● **Required action**:
Answer these questions about the forum thread on the simple 6502 computer:
1. According to Dr Jefyll, what are users allowed to do with their posts on this forum?
2. How much ROM and RAM does jgroth's 65C02 based computer have?
3. Which component on the bread board computer does jgroth say "doesn't want to play ball"?

● **Selected text**:
----------------------------------------

Re: A simple 6502 computer (doesn't work though)
Posted: Fri Jun 21, 2019 4:10 pm
by Dr Jefyll
Can you post some photos of the project? Often it's helpful to examine things visually.
( And remember, on this forum you're allowed to attach images with your post. There's no need to use a third-party site such as Imgur.)
-- Jeff
Re: A simple 6502 computer (doesn't work though)
Posted: Fri Jun 21, 2019 5:26 pm
by jgroth
Re: A simple 6502 computer (doesn't work though)
Posted: Fri Jun 21, 2019 5:54 pm
by jgroth
The dream is to get this computer to work.
Re: A simple 6502 computer (doesn't work though)
Posted: Fri Jun 21, 2019 6:20 pm
by drogon
The dream is to get this computer to work.
DSC_0363.JPG
Looks interesting - what is it?
-Gordon
Re: A simple 6502 computer (doesn't work though)
Posted: Fri Jun 21, 2019 7:23 pm
by jgroth
The dream is to get this computer to work.
DSC_0363.JPG
Looks interesting - what is it?
-Gordon
It's a 65C02 based computer with 32k ROM and RAM, an SC28L92 DUART, a Lattice MACH4A5 CPLD and some surrounding logic. A very experimental IDE interface is also there. Half of the implementation of the IDE interface is in the CPLD and the rest on the board (
http://blog.retroleum.co.uk/electronics ... interface/. But since I can't even get a NOP ROM to work I thought it is time to go back to basic hence the bread board computer where the NOP ROM does work BTW. The VIA doesn't want to play ball though (still wonder if it got something to do with the RAM though).
Re: A simple 6502 computer (doesn't work though)

----------------------------------------

● **Information given**:
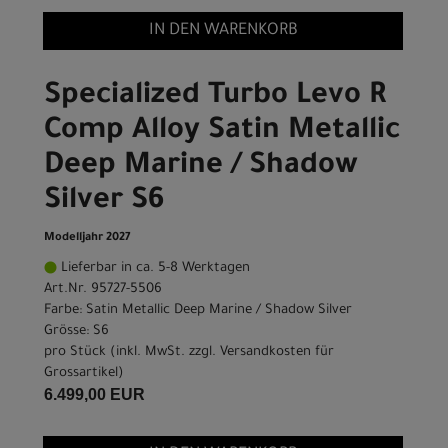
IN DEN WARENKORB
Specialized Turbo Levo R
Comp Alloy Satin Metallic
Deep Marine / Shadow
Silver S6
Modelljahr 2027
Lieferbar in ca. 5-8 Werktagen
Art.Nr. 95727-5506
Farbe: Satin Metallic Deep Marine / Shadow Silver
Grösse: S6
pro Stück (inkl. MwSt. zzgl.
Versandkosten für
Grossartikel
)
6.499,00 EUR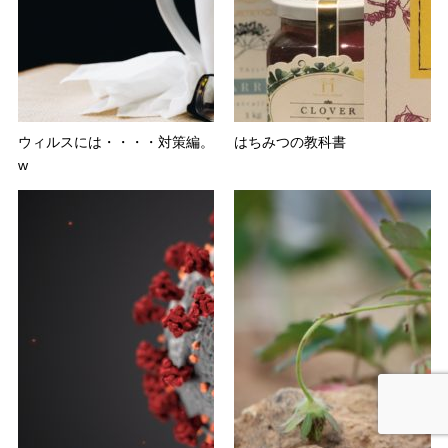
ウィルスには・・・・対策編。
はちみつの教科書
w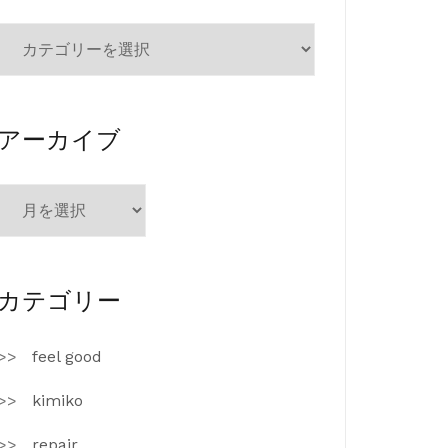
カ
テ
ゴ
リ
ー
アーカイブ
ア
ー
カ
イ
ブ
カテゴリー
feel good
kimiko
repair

----------------------------------------

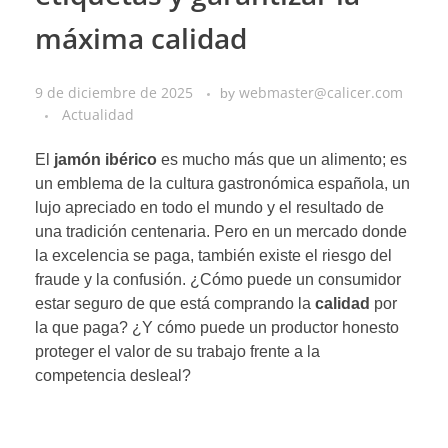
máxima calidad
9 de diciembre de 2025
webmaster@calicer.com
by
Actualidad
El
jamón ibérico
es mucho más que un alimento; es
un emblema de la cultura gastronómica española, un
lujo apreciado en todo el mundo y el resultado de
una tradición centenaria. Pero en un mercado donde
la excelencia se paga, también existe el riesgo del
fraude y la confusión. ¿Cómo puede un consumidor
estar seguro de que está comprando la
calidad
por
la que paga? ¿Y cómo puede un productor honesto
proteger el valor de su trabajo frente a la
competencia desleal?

----------------------------------------

● **Expected answer**:
1. They are allowed to attach images to their posts, so there is no need for a third-party site such as Imgur.
2. It has 32k ROM and RAM.
3. The VIA.